Year ending on 30 June 2024

The scheme commenced on:

1 July 2023

Relevant facts and circumstances

You owned a commercial property (the property).

The property was used as a passive investment, leasing it to third parties.

In 20XX, the property was compulsorily acquired by the Government for the property's agreed market value.

A compensation amount for the compulsory acquisition was received in 20XX by way of disturbance.

You did not receive any compensation for loss of rental income or any other matter.

You have been actively looking for replacement properties similar to the compulsorily acquired property since mid-20XX by attending property auctions, inspected potential properties, closely monitor the property market and liaises with commercial real estate agents on a regular basis.

You have been unable to successfully acquire a replacement property as the amount received for the acquisition was based on the property's market price in 20XX. As the market price of similar properties have since increased, the amount of compensation received is not enough to purchase similar commercial properties at today's market. Furthermore, you have been unable to borrow additional money to acquire a property.

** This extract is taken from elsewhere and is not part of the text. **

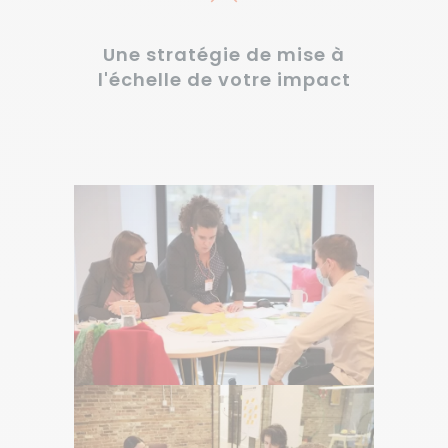
Une stratégie de mise à
l'échelle de votre impact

The Commissioner has previously issued a Private Ruling to you, granting an extension of time to acquire a replacement property.

You remain committed to acquiring a replacement property and request another extension of time to acquire a property until 20XX.

Relevant legislative provisions

Income Tax Assessment Act 1997 Subdivision 124-B

Income Tax Assessment Act 1997 section 124-70

Income Tax Assessment Act 1997 section 124-75

Reasons for decision

Summary

The Commissioner will exercise his discretion under subsection 124-75(3) to allow you an extension of time to 20XX to incur expenditure to acquire another CGT asset under subsection 124-75(2).

Detailed reasoning

Roll-over relief for the compulsory acquisition of a CGT asset is available where the conditions outlined in Subdivision 124-B of the ITAA 1997 are met.

Under subsection 124-70(1) of the ITAA 1997, an entity may be able to choose a replacement asset rollover if a CGT asset owned by the entity is compulsorily acquired by an Australian government agency as per paragraph 124-70(1)(a) of the ITAA 1997. A replacement-asset rollover allows you, in special cases, to defer the making of a capital gain or loss from one CGT event until a later CGT event happens.

Subsection 124-75(1) and paragraph 124-75(2)(a) state that if you receive money for the CGT event happening you can choose to obtain a roll-over if you incur expenditure in acquiring another CGT.

Subsection 124-75(3) states that at least some of the expenditure must be incurred:

(a)  no earlier than one year, or within such further time as the Commissioner allows in special circumstances, before the event happens; or

(b)  no later than one year, or within such further time as the Commissioner allows in special circumstances, after the end of the income year in which the event happens.

Subsection 124-75(4) of the ITAA 1997 requires that the replacement asset acquired must be used for the same or similar purpose as the taxpayer used the original asset.

In determining whether special circumstances exist for the Commissioner to extend the period in which to acquire a replacement asset, Taxation Determination TD 2000/40 "Income tax: capital gains: what are 'special circumstances' for the purposes of subsection 124-75(3) of the ITAA 1997?" ('TD 2000/40') provides guidance on interpreting subsection 124-75(3) of the ITAA 1997.

In this case, you received the property's market value for the property acquisition, as well as a compensation amount by way of disturbance. However, you have been unable to secure a suitable replacement asset within the 12-month period due to the rise in the value of properties in the current market, the minimal compensation provided, and being unable to borrow money.

You have also provided evidence that you have been actively searching for a replacement asset for the compulsorily acquired property by attending property auctions, inspected potential properties, closely monitor the property market and liaising with commercial real estate agents on a regular basis.

Therefore, the Commissioner will exercise the discretion under paragraph 124-75(3)(b) of the ITAA 1997 to allow an extension of time to obtain a replacement asset.